Le transept, légèrement saillant, est pris dans le massif des deux anciennes tours.
L’abside en cul de four, constituée d'un chevet à trois pans, protège un chœur de forme semi circulaire voûté en demi-coupole surélevé de quelques marches,
et un déambulatoire, sans chapelles rayonnantes, bordé de six colonnes. Depuis quelques années, on connait l'existence d'une confession (crypte de petite dimension dans laquelle était exposé le tombeau d'un martyr) sous l'autel provisoire actuel : la bouche d'accès profonde d'à peu près 2 m donne sur un caveau d'1,70 m de long et 0,75 m de large. A l'intérieur fut trouvé un ancien autel brisé (IXème ou Xème siècle).
Les parties hautes de l’église ne sont pas accessibles. Elles sont pourtant, d’après ce que j’ai pu en lire, intéressantes. Comme dans Saint-Philibert de Tournus, une chapelle est dédiée à saint Michel l’autre à Gabriel. On y parvient à l’aide de deux escaliers à vis qui débouchent au dessus des deux bras du transept.
Ces chapelles communiquent entre elles par un passage supérieur au niveau des combles (ce même passage conduit à une salle située au dessus de la demi-coupole du chœur) et avec les tribunes par de petits passages étroits.
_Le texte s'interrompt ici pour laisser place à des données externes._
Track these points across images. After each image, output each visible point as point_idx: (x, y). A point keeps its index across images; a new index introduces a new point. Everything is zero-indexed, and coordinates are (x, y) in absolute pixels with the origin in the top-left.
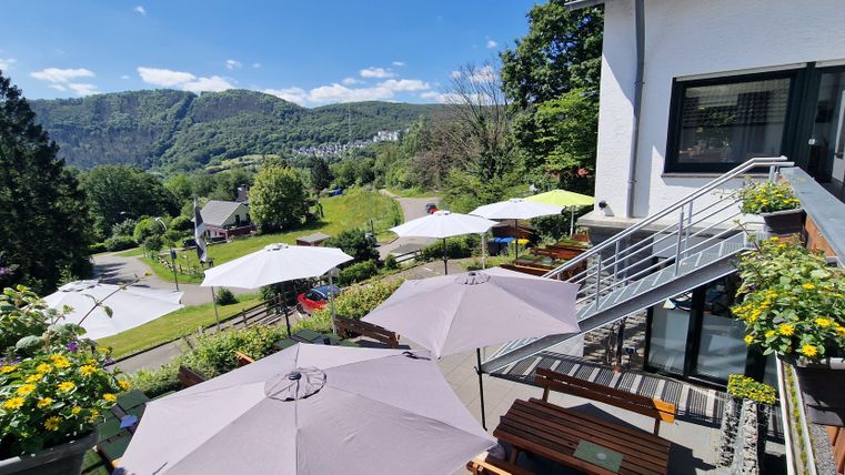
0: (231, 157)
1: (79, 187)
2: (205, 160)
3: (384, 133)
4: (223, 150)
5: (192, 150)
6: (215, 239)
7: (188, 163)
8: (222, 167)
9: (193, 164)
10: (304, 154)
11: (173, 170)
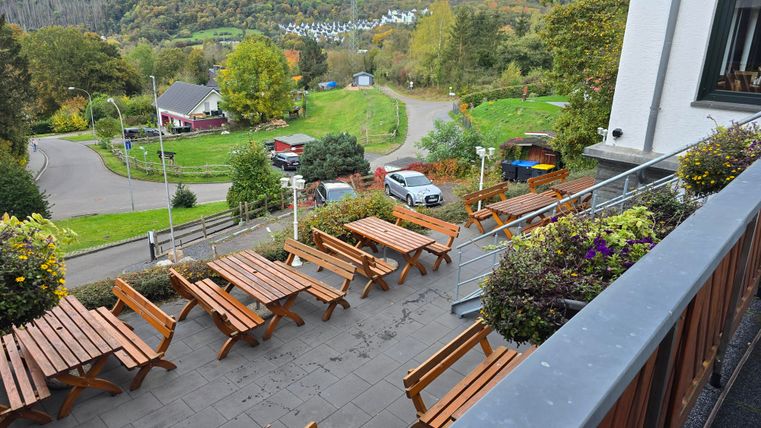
0: (205, 27)
1: (21, 54)
2: (173, 28)
3: (395, 12)
4: (194, 19)
5: (157, 16)
6: (179, 130)
7: (152, 31)
8: (193, 40)
9: (159, 32)
10: (295, 30)
11: (133, 39)
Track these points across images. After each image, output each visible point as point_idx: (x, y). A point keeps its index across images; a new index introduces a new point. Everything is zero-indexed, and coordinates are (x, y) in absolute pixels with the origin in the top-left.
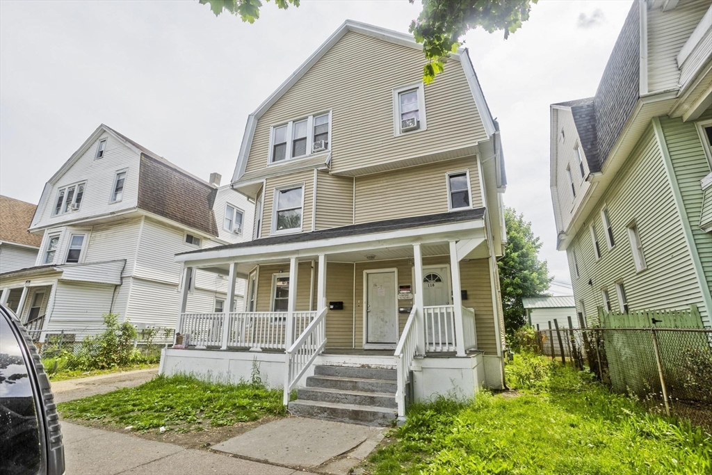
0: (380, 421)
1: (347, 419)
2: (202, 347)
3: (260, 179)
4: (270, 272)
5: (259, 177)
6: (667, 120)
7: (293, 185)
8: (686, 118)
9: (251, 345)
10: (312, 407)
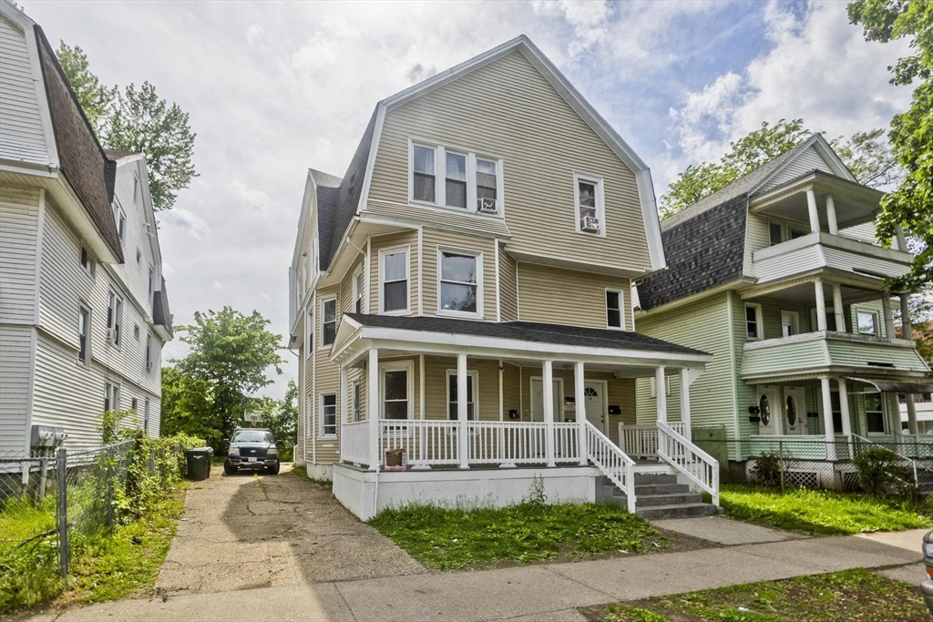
0: (706, 512)
1: (685, 516)
2: (423, 467)
3: (412, 223)
4: (442, 366)
5: (412, 220)
6: (735, 294)
7: (464, 251)
8: (742, 298)
9: (501, 461)
10: (657, 511)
C’est à l’intérieur de l’église Saint-Pierre que l’on sent tout ce que ce genre d’église peut apporter. L’ambiance est douce, enveloppante, mais très émouvante. Le parcours énergétique marche encore, et c’est les larmes aux yeux que j’en suis sortie. J’aurais aimé savoir quel saint ou quel martyr était vénéré dans la confession.